For the moment all discipline seems painful rather than pleasant; later it yields the peaceful fruit of righteousness to those who have been trained by it.
Therefore lift your drooping hands and strengthen your weak knees, and make straight paths for your feet, so that what is lame may not be put out of joint, but rather healed.” Hebrews 12: 5-7, 11-13
i remember this story about two very close friends. in fact, they were too close that they already treated each other as family. one day, the other friend left and worked away from the other. before he left, he asked his friend to take care of his mother while he was away. he also entrusted his business and savings to him not wanting to bother his mother with finances. on top of that, he also sent part of his earnings monthly. his main concern was for his mother to be well taken care of.
two years after, the friend who went away came back. only to find out that the friend he left behind betrayed his trust; his money gone, the business went bankrupt and his mother neglected. when he confronted his friend, this friend who betrayed him simply said he needed the money, but never asked for forgiveness nor did he show any remorse nor shame for what he had done. he was even proud to say that he can pay him back anytime. that was the last time they saw each other.
after some time, the friend had to leave his mother again. but this time he made sure that he trusted the right people to care for her. not long after, the friend who betrayed him was caught stealing from his place of work. he was forced to resign without any benefits from his thirty years of service, or else the company would file charges against him. he left the company empty-handed. because of his lavish lifestyle which his salary alone could not sustain, he was also neck deep in debt with personal loans from other people which he could no longer pay. his childred stopped going to school. his house foreclosed by the bank. and because he was already getting older, he started to get sick.

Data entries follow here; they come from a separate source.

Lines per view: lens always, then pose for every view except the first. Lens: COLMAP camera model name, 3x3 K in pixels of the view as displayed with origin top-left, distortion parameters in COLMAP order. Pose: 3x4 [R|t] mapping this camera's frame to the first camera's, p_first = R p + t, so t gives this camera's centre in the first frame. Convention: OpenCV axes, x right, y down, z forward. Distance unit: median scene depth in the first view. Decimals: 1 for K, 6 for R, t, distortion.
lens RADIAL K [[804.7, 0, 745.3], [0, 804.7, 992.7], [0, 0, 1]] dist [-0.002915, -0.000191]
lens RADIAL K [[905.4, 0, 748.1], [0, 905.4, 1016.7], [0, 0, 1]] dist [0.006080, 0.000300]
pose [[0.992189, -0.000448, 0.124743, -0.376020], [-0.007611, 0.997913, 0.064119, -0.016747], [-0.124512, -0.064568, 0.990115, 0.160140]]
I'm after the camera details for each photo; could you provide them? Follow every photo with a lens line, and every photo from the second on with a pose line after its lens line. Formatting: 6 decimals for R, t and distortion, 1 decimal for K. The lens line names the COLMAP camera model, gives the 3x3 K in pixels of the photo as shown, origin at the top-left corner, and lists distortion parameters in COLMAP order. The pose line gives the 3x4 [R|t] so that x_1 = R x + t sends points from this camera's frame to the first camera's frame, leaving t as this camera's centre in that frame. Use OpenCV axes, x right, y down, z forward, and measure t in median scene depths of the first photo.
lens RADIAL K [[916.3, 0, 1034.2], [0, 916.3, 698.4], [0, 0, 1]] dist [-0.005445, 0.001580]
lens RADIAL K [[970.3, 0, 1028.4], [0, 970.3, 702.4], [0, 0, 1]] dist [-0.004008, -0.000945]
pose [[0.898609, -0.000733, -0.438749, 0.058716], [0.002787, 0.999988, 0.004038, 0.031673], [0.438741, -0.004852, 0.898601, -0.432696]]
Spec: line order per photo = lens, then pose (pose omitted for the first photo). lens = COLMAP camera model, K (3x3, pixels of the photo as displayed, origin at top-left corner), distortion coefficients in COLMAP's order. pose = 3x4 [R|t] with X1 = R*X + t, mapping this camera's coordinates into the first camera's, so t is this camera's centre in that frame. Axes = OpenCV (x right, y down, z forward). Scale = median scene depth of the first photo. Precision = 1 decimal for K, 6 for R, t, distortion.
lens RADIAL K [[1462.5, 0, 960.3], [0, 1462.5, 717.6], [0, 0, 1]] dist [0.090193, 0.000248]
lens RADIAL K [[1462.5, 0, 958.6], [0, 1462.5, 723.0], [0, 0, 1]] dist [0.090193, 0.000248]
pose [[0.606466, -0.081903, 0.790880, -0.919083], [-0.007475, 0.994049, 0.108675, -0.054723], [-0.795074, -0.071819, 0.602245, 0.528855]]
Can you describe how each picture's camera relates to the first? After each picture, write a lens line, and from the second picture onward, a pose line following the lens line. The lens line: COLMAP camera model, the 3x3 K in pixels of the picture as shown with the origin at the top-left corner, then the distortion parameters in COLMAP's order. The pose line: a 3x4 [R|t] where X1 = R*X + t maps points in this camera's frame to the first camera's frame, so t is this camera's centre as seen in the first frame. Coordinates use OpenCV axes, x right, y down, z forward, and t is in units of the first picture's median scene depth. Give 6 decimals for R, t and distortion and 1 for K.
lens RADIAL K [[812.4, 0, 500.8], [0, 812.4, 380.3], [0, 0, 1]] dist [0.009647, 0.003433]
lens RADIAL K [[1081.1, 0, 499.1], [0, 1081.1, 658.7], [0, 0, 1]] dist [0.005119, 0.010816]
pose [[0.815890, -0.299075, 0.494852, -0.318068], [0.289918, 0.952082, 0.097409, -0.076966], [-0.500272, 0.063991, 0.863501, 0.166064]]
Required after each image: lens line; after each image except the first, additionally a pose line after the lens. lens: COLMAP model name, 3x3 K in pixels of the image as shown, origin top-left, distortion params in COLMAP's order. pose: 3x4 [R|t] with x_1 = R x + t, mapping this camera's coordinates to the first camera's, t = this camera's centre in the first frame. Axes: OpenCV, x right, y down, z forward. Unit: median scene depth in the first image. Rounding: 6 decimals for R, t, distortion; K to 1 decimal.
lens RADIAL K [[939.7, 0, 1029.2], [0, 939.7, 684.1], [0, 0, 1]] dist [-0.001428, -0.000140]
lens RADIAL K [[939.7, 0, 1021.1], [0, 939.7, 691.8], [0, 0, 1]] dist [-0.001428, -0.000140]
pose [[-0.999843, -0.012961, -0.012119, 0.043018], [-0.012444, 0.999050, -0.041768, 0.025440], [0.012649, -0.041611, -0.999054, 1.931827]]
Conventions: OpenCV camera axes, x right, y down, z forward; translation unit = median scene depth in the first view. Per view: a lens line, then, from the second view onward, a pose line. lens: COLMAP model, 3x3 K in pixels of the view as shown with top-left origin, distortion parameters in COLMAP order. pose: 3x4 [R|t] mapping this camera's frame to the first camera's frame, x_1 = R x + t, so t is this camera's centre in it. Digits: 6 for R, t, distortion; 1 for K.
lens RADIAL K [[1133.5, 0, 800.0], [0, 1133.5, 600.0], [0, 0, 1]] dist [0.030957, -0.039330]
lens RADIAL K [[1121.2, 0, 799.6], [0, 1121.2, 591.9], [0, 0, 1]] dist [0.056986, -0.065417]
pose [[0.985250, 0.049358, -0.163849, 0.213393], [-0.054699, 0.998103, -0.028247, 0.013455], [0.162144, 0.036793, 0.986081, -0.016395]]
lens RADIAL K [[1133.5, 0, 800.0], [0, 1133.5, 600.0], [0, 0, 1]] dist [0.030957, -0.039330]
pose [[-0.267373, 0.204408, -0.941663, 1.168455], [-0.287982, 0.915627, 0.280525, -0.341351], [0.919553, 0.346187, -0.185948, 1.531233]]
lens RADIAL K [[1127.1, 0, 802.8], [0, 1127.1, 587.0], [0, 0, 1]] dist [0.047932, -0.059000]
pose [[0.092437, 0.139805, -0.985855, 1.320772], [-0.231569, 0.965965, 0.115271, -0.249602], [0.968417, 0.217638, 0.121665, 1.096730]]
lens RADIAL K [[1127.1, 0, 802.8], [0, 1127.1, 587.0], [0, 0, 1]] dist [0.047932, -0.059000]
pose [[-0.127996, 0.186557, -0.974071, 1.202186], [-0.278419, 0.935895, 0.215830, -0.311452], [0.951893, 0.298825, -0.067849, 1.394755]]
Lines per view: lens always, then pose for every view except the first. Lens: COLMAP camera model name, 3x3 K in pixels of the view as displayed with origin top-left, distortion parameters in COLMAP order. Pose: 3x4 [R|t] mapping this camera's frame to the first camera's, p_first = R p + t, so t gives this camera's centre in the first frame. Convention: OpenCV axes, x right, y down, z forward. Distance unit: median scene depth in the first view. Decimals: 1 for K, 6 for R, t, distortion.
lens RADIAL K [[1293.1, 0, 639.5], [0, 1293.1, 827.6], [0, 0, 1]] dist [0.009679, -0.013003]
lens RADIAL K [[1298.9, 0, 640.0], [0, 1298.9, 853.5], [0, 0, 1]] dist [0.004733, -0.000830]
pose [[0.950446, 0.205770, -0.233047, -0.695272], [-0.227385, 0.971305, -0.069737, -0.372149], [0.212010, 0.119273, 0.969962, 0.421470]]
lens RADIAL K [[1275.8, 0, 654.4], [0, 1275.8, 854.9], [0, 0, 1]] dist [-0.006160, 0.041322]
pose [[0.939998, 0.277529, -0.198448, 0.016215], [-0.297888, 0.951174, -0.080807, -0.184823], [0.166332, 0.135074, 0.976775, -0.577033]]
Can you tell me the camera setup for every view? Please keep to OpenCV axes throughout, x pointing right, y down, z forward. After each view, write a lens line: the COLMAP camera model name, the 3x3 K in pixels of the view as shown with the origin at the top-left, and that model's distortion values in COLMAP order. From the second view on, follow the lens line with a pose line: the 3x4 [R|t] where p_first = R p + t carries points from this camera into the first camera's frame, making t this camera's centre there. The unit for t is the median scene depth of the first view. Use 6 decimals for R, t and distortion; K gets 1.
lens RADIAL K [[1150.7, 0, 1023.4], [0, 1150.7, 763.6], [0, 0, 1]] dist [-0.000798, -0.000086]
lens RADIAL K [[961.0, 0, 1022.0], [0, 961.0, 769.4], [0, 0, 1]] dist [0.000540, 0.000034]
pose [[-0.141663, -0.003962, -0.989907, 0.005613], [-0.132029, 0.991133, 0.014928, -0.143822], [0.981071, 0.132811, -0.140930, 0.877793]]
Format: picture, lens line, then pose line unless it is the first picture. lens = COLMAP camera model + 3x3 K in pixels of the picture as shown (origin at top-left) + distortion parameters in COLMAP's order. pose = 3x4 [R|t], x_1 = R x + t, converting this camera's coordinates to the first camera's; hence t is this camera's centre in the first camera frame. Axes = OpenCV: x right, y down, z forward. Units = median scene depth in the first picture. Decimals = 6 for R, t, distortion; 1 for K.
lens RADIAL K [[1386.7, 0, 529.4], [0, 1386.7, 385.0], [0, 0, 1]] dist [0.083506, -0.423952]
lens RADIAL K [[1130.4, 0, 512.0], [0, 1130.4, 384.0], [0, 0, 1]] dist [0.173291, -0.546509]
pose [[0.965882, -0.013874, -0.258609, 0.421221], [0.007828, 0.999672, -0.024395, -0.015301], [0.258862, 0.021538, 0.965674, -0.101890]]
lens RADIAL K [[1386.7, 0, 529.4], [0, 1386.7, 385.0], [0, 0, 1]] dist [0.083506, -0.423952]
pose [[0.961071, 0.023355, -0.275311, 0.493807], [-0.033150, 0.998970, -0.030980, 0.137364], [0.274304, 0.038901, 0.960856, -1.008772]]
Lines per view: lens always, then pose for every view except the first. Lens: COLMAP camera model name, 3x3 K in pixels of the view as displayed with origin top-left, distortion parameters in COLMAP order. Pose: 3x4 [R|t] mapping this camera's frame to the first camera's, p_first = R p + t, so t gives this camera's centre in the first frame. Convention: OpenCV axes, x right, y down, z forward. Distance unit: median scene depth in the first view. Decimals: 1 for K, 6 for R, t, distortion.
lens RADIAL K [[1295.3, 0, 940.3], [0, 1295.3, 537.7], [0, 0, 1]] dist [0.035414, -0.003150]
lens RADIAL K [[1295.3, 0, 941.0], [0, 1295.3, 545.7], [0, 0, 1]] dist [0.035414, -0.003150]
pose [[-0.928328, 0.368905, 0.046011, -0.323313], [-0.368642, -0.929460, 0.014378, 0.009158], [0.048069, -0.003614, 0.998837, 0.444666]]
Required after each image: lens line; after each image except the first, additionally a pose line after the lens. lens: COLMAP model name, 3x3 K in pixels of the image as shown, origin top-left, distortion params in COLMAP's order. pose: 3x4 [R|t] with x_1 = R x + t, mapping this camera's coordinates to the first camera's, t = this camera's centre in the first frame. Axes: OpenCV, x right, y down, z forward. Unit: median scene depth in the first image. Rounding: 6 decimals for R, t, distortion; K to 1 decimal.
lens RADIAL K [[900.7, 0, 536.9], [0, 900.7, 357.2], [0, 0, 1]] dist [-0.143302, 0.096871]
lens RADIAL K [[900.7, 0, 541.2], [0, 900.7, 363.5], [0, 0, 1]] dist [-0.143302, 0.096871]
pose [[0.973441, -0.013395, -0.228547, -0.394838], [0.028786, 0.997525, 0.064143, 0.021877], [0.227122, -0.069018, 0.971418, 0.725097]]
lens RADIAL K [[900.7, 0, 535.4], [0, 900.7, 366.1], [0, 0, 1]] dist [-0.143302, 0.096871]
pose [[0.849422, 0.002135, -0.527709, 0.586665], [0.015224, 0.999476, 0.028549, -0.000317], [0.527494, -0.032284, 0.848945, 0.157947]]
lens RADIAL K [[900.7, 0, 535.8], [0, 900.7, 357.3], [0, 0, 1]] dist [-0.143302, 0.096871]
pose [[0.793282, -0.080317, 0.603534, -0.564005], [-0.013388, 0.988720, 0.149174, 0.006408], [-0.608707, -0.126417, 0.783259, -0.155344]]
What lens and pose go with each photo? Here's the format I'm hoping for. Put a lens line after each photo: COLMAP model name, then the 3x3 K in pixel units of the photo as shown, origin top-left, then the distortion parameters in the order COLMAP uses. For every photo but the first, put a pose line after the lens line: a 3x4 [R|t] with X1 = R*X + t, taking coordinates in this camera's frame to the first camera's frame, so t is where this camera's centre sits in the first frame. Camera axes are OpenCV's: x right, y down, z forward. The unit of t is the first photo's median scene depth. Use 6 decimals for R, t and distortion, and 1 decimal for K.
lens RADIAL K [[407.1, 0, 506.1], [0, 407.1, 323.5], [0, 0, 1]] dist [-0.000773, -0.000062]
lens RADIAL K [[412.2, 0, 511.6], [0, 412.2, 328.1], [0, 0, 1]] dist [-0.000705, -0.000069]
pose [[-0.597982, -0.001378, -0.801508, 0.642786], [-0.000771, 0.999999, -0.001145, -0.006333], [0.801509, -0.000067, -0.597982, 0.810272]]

it was time for vacation again for his friend. during one of his routine visits to his doctor, he saw the friend who betrayed him in the hospital corridor, seeking treatment for his heart ailment in the charity section; pale, thin and weak. but this then sickly friend was still hardened with pride. he said he was supposed to pay back what he owed, but he got sick. and yet, not a single sorry was uttered. his friend who had long forgotten what he had done, simply said, “you know, my friend, all our sins each have their own punishments. maybe this is yours.” and the friend who betrayed him, still proud and enrelenting answered back “you know what you said really hurts me.” and the friend who betrayed him walked away, never looked back, not realizing the hurt he had caused the other. now this friend who betrayed the other, has nothing. no money, no family, no friend.
when bad things happen to us, we associate it to God’s punishment for our past wrongdoings. because i see God as a loving and gentle God, i refused to see him in this perspective especially when i was younger. but when i grew older, i believe i also grew a bit wiser.
because by now, i know that everytime i sin, God calls my attention because he loves me and he wants me to change. in subtle ways first. but when i don’t listen, he jolts me. like lightning in the middle of summer, i would be caught by surprise. then, he gets my attention. and i learn my lesson. the hard way.
that does not mean that God is not a loving and gentle God. He is. it’s just that, i’m a stubborn sinner who needed something more than a push to make me understand.
we can be the friend who trusts or the friend who betrays. in which case, we can be forgiving like the other. or really, really mean and proud, like the one who betrays him.
the point is, when God does punishes us, let not foolish pride get in the way. acknowledge that we had done something wrong. ask for forgiveness. resolve not to repeat the same mistakes over and over again. or else, we would end up with nothing. no love. no friend. no family. no home. and sadly, no soul.